• _Task objective_
Which lines in the records below hold the word "guts"? Copy each of them.

• _Source data_
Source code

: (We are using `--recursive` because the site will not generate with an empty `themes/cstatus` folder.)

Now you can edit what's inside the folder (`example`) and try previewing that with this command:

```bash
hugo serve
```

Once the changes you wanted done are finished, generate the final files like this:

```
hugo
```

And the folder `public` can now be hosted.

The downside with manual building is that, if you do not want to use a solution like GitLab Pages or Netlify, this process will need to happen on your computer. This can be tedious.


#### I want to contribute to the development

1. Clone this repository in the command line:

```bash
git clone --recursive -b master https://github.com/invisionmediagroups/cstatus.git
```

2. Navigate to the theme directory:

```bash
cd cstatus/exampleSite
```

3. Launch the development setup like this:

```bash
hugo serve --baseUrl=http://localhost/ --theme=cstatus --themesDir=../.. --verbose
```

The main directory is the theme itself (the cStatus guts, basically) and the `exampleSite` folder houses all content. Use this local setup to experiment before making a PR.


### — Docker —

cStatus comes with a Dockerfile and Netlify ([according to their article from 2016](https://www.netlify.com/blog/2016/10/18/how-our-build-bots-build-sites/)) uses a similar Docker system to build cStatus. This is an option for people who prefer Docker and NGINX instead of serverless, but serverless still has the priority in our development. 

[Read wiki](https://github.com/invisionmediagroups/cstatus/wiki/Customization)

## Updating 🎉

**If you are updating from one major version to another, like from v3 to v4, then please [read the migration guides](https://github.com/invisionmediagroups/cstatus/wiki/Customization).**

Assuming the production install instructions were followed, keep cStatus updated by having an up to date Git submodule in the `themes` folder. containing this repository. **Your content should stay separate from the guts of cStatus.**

• _Exercise output_
The main directory is the theme itself (the cStatus guts, basically) and the `exampleSite` folder houses all content. Use this local setup to experiment before making a PR.
Assuming the production install instructions were followed, keep cStatus updated by having an up to date Git submodule in the `themes` folder. containing this repository. **Your content should stay separate from the guts of cStatus.**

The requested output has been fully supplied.